Team:UCLA/Notebook/Honeybee Silk/5 May 2015

Colony PCR of 5/4 Transformation

5/4 Transformation Results

  • Individual colonies were present on 1:1 plates, none/indiscernible present on 1:10 plates.
  • We picked 3 colonies from each the chloramphenicol plates (silk and silk+promoter) and suspended each in an epi tube with 99 uL ddH20.

Colony PCR Reaction

  • using Q5, transformed E. coli, and the VF2 and VR primers in preparation for insertion into psb1c3
  • Three 25 uL reactions each for:
    • Silk with VF2 and VR
    • SIlk+promoter with VF2 and VR
Component Volume (out of 25uL)
5X Q5 Reaction Buffer* 5uL
10mM dNTPS* 0.5uL
10mM VF2 primer* 1.25uL
10mM VR primer* 1.25uL
Transformed cells in ddH2O 1uL
Q5 High Fidelity DNA Polymerase 0.25uL
Nuclease Free Water* 15.75uL
  • I made a Mastermix of the starred components, then added 23.75uL of the mix to each PCR strip, followed by the corresponding transformed cells and Q5 DNA Polymerase.
Step Temperature Time
Initial Denaturation 98C 3 min
Cycles (x25) 98C 10s
Annealing 66C 15s
Extension 72C 15s
Final Extension 72C 2min
Hold 12C Hold
  • TM calculated using NEB TM Calculator
  • Total Run Time 35 minutes (including ramp times)

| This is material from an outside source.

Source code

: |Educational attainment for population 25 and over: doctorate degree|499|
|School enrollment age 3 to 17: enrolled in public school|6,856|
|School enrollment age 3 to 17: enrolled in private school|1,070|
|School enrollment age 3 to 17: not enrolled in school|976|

Gel Visualization of PCR Products

  • 5uL of 6X loading dye was added to each 25uL PCR product
  • 10uL of 1kb ladder was prepared with 2uL of 6X loading dye

I ran two 5uL samples of each PCR product against the ladder, one well was left empty between the different samples.

From left to right: Ladder, S1, S2, S3, SP1, SP2, SP3 Expected Band sizes: ~1200bp, ~1500bp File:Gel 5/5.tif

Inoculation

99uL of each sample was inoculated in 6 difference culture tubes containing 10mL LM and 1uL of 1000x chloramphenicol and incubated overnight at 37C.